Lo and his colleagues at the CDC conducted the live laboratory model studies and multiple tests at the cellular level. The team at Yale used pseudoviruses to confirm that griffithsin could prevent Nipah from entering host cells. O’Keefe and Krumpe at NCI at Frederick and the Frederick National Laboratory investigated griffithsin’s antiviral effects on Nipah virus proteins at the molecular level.
“Our experiments definitely complemented each other to better understand the activity of griffithsin against Nipah,” Lo said.
The partnership capitalized on each group’s specialty. Lo has been studying Nipah virus for more than a decade and works in a maximum biosafety level laboratory—a requirement for studying the live virus. The Yale laboratory has extensive experience with modified viruses and vaccine research. And the joint NCI at Frederick and Frederick National Laboratory team are experts in structural and chemical biology, griffithsin, and other drugs derived from the natural world.
In fact, these specialties are what spawned the study. Lo attended one of O’Keefe’s presentations on griffithsin at a 2014 conference in North Carolina. When O’Keefe displayed a diagram of the protein’s structure, Lo realized it might “fit” a corresponding structure on Nipah virions and thereby hinder infection. He approached O’Keefe later in the conference about exploring its antiviral potential.
“He was very open and was very excited about testing this compound, and we just started the collaboration from there,” Lo said.

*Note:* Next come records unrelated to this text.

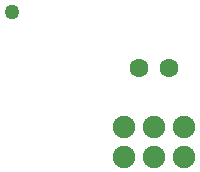
<source format=gbr>
%TF.GenerationSoftware,KiCad,Pcbnew,8.0.6*%
%TF.CreationDate,2024-11-10T20:15:22+09:00*%
%TF.ProjectId,sao-petal,73616f2d-7065-4746-916c-2e6b69636164,-*%
%TF.SameCoordinates,Original*%
%TF.FileFunction,Soldermask,Bot*%
%TF.FilePolarity,Negative*%
%FSLAX46Y46*%
G04 Gerber Fmt 4.6, Leading zero omitted, Abs format (unit mm)*
G04 Created by KiCad (PCBNEW 8.0.6) date 2024-11-10 20:15:22*
%MOMM*%
%LPD*%
G01*
G04 APERTURE LIST*
%ADD10C,1.600200*%
%ADD11O,1.903200X1.903200*%
%ADD12C,1.270000*%
G04 APERTURE END LIST*
D10*
%TO.C,TP2*%
X136336250Y-105843570D03*
%TD*%
D11*
%TO.C,J1*%
X140166250Y-110803570D03*
X140166250Y-113343570D03*
X137626250Y-110803570D03*
X137626251Y-113343570D03*
X135086250Y-110803570D03*
X135086250Y-113343570D03*
%TD*%
D10*
%TO.C,TP3*%
X138836250Y-105843570D03*
%TD*%
D12*
%TO.C,TP1*%
X125586650Y-101075370D03*
%TD*%
M02*

</source>
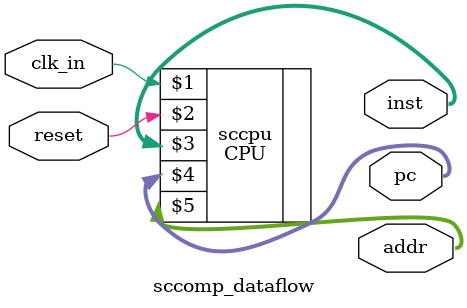
<source format=v>
`timescale 1ns / 1ps


module sccomp_dataflow(
input clk_in,
input reset,
output [31:0] inst,
output [31:0] pc,
output [31:0] addr
    );
    CPU sccpu(clk_in,reset,inst,pc,addr);
endmodule

</source>
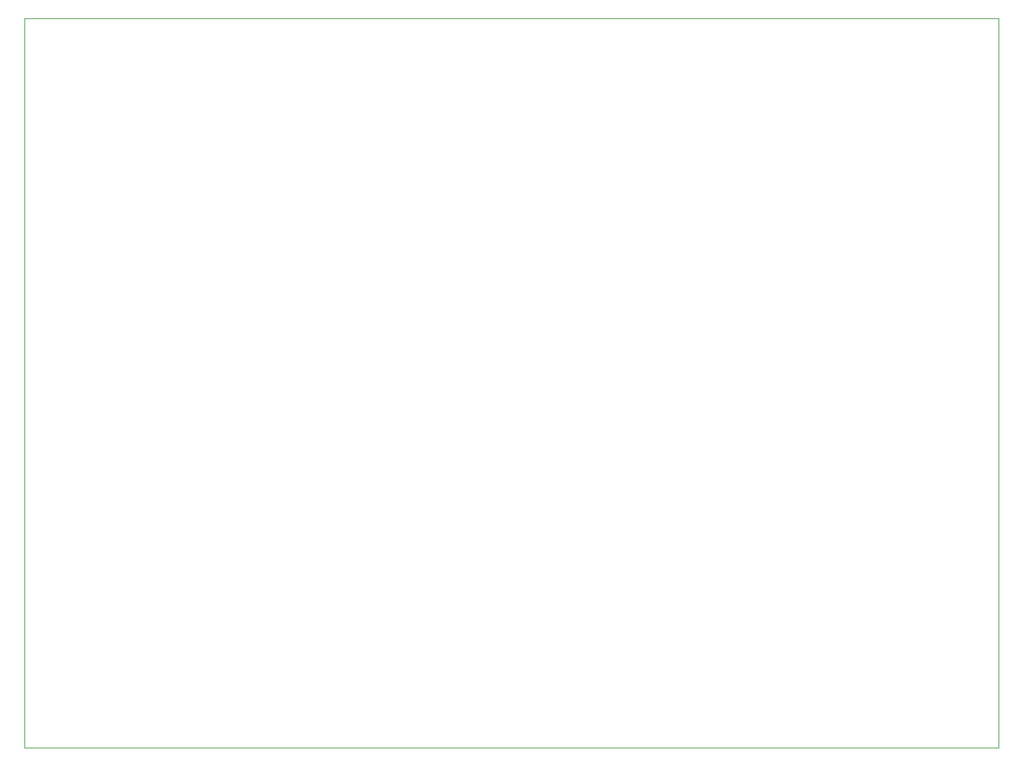
<source format=gbr>
G04 #@! TF.GenerationSoftware,KiCad,Pcbnew,5.1.5-52549c5~84~ubuntu18.04.1*
G04 #@! TF.CreationDate,2020-01-05T00:06:14+01:00*
G04 #@! TF.ProjectId,PCB,5043422e-6b69-4636-9164-5f7063625858,rev?*
G04 #@! TF.SameCoordinates,Original*
G04 #@! TF.FileFunction,Profile,NP*
%FSLAX46Y46*%
G04 Gerber Fmt 4.6, Leading zero omitted, Abs format (unit mm)*
G04 Created by KiCad (PCBNEW 5.1.5-52549c5~84~ubuntu18.04.1) date 2020-01-05 00:06:14*
%MOMM*%
%LPD*%
G04 APERTURE LIST*
%ADD10C,0.050000*%
G04 APERTURE END LIST*
D10*
X86614000Y-45974000D02*
X208026000Y-45974000D01*
X208026000Y-45974000D02*
X208026000Y-56134000D01*
X86614000Y-56134000D02*
X86614000Y-45974000D01*
X208026000Y-136906000D02*
X86614000Y-136906000D01*
X208026000Y-56134000D02*
X208026000Y-136906000D01*
X86614000Y-136906000D02*
X86614000Y-56134000D01*
M02*

</source>
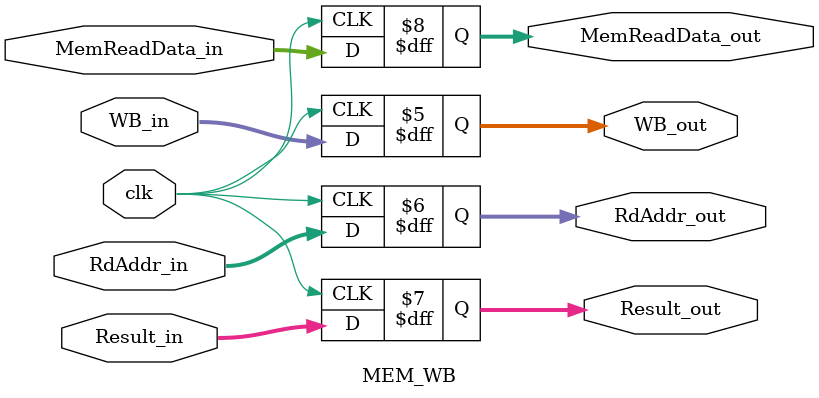
<source format=v>
module MEM_WB(clk,WB_in,RdAddr_in,Result_in,MemReadData_in,WB_out,RdAddr_out,Result_out,MemReadData_out);
input clk;
input [1:0]WB_in;
input [4:0]RdAddr_in;
input [31:0]Result_in,MemReadData_in;
output reg [1:0]WB_out = 0;
output reg [4:0]RdAddr_out = 0;
output reg [31:0]Result_out,MemReadData_out = 0;

always @(posedge clk)
begin
	WB_out <= WB_in;
	RdAddr_out <= RdAddr_in;
	Result_out <= Result_in;
	MemReadData_out <= MemReadData_in;
end
endmodule

</source>
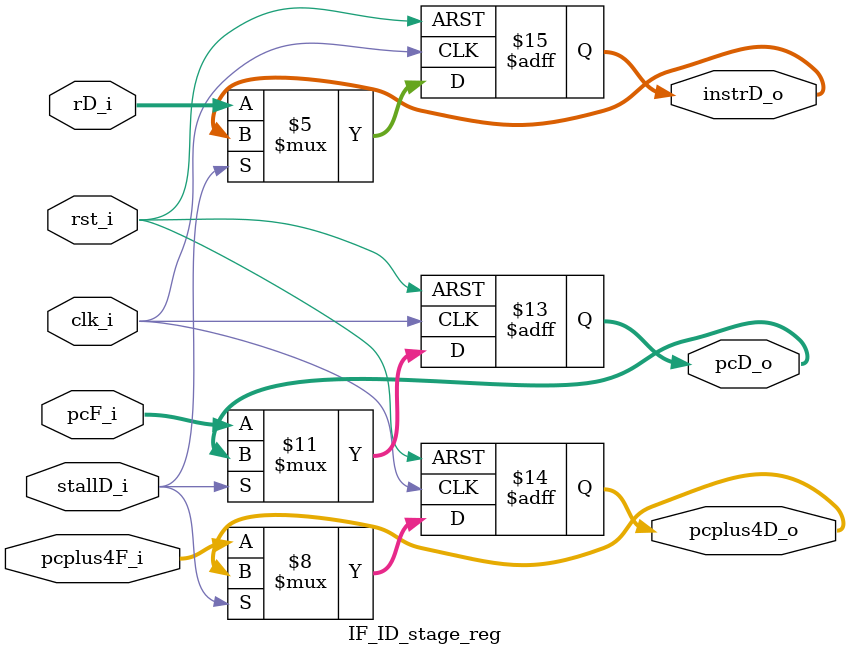
<source format=sv>
`timescale 1ns / 1ps

module IF_ID_stage_reg(
    input  logic        clk_i,
    input  logic        rst_i,
    
    input  logic        stallD_i,
    input  logic [31:0] pcF_i,
    input  logic [31:0] pcplus4F_i,
    input  logic [31:0] rD_i,
   
    output logic [31:0] pcD_o,
    output logic [31:0] pcplus4D_o,
    output logic [31:0] instrD_o
    
    );
    
    
    always_ff @(posedge clk_i, negedge rst_i) begin
        if (!rst_i)begin
        
            pcD_o          <= '0;      
            pcplus4D_o     <= '0;
            instrD_o       <= '0;
            end
            
        else if (stallD_i == 0) begin 
            pcD_o          <= pcF_i;      
            pcplus4D_o     <= pcplus4F_i ;
            instrD_o       <= rD_i;
            end
            
        else begin 
            pcD_o          <= pcD_o;      
            pcplus4D_o     <= pcplus4D_o ;
            instrD_o       <= instrD_o;
            end
             
    end
    
endmodule

</source>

Lo, O’Keefe, and Krumpe plan to continue to study griffithsin’s antiviral activity in hopes of identifying more applications for use in treatments that protect humans against emerging infectious diseases.
“There are numerous viruses that we find every year. … Some of those viruses can affect humans, not very efficiently currently, but that can change,” O’Keefe said, indicating that viruses like Nipah could become more infectious. “It’s important to be prepared ahead of time rather than wait until they’re here and not have something available.”